Goal of the exercise. Put the records from the first line through the line containing "part at (947, 1061): none -> present", both included, into a Markdown table with two columns: Row, holding a row number, and Entry, holding the line. Leave out blank lines.

Excerpted data.

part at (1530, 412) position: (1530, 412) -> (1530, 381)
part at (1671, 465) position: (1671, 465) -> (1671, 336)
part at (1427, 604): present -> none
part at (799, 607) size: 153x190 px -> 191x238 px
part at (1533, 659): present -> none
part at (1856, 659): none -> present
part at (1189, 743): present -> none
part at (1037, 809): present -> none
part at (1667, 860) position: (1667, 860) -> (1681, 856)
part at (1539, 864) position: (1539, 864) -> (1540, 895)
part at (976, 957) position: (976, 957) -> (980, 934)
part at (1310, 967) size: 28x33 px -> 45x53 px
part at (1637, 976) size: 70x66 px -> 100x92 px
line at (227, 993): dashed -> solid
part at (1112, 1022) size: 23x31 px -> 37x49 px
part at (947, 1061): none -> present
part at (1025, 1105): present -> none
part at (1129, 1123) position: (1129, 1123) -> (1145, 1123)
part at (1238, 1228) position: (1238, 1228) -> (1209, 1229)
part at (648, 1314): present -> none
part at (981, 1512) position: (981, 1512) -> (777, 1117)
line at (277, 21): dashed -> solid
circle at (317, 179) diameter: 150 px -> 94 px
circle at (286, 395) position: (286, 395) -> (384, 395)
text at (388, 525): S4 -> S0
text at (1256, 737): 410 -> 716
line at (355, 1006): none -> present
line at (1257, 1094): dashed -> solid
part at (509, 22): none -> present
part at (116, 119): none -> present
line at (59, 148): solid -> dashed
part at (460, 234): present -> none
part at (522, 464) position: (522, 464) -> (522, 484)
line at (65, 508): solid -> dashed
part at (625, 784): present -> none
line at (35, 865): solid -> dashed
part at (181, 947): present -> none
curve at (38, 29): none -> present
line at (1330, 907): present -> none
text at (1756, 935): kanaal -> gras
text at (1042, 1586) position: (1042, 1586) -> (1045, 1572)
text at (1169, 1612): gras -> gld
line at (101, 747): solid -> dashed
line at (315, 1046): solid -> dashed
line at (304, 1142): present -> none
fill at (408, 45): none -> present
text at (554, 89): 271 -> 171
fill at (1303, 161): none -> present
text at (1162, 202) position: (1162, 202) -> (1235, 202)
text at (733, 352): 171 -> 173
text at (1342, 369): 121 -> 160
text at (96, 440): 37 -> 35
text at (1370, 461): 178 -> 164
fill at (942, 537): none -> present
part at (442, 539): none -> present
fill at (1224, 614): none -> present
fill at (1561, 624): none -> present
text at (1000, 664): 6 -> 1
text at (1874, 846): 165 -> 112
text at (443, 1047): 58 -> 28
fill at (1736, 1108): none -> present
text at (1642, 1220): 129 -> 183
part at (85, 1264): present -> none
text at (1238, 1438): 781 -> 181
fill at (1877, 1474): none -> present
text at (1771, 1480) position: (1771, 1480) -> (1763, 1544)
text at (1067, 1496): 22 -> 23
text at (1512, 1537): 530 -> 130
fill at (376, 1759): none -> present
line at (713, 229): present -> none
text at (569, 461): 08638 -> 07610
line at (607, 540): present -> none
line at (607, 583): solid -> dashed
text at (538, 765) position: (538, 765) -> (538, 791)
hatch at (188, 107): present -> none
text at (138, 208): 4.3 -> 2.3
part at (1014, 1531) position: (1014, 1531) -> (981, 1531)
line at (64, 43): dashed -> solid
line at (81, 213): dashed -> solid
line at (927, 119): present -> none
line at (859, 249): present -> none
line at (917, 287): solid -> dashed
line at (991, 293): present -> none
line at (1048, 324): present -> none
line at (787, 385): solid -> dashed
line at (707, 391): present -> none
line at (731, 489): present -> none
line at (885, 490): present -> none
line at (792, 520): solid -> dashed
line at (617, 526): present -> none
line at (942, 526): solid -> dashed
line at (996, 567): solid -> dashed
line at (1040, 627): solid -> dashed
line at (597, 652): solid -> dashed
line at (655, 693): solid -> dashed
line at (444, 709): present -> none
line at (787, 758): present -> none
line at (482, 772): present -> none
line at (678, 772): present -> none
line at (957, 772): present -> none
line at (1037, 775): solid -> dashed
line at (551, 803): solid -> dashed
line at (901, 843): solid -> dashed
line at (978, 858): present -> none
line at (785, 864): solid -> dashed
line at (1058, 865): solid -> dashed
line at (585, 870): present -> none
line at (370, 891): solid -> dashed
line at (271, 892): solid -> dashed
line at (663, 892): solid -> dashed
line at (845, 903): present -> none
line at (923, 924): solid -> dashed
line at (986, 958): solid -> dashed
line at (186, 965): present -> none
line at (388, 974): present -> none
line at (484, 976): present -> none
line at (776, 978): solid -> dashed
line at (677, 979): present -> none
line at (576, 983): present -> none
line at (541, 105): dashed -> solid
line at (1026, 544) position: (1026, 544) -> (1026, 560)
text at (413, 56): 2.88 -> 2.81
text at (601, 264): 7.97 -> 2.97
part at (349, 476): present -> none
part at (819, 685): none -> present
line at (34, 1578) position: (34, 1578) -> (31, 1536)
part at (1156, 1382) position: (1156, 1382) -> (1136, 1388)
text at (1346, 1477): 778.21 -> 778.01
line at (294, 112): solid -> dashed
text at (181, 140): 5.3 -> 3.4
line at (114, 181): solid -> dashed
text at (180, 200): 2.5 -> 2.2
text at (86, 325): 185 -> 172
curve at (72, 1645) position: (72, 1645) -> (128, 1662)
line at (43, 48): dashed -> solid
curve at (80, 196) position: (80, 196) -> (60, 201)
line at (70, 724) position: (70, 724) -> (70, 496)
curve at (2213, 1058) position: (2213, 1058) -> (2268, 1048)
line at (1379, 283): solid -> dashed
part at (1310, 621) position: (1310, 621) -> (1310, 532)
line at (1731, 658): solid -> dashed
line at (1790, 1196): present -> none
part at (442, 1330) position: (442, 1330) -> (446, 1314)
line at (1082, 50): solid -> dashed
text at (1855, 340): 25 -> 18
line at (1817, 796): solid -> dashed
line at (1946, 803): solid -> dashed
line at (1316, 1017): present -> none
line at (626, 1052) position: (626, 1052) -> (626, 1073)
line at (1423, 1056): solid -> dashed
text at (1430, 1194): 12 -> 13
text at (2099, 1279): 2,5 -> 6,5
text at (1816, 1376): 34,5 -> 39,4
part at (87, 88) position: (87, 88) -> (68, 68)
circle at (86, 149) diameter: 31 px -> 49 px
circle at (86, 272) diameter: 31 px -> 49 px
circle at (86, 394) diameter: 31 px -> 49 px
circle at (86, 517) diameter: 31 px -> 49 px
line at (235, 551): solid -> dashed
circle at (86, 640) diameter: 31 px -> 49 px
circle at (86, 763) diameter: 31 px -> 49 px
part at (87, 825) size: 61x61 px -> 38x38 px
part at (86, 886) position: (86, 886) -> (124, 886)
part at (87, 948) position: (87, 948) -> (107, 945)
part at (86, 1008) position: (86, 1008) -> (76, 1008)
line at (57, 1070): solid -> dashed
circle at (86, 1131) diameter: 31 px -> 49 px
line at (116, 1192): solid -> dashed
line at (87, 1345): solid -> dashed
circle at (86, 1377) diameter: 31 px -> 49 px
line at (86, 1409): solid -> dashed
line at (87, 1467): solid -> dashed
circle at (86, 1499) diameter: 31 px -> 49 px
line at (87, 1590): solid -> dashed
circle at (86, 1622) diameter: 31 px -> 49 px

The solution.
| Row | Entry |
|---|---|
| 1 | part at (1530, 412) position: (1530, 412) -> (1530, 381) |
| 2 | part at (1671, 465) position: (1671, 465) -> (1671, 336) |
| 3 | part at (1427, 604): present -> none |
| 4 | part at (799, 607) size: 153x190 px -> 191x238 px |
| 5 | part at (1533, 659): present -> none |
| 6 | part at (1856, 659): none -> present |
| 7 | part at (1189, 743): present -> none |
| 8 | part at (1037, 809): present -> none |
| 9 | part at (1667, 860) position: (1667, 860) -> (1681, 856) |
| 10 | part at (1539, 864) position: (1539, 864) -> (1540, 895) |
| 11 | part at (976, 957) position: (976, 957) -> (980, 934) |
| 12 | part at (1310, 967) size: 28x33 px -> 45x53 px |
| 13 | part at (1637, 976) size: 70x66 px -> 100x92 px |
| 14 | line at (227, 993): dashed -> solid |
| 15 | part at (1112, 1022) size: 23x31 px -> 37x49 px |
| 16 | part at (947, 1061): none -> present |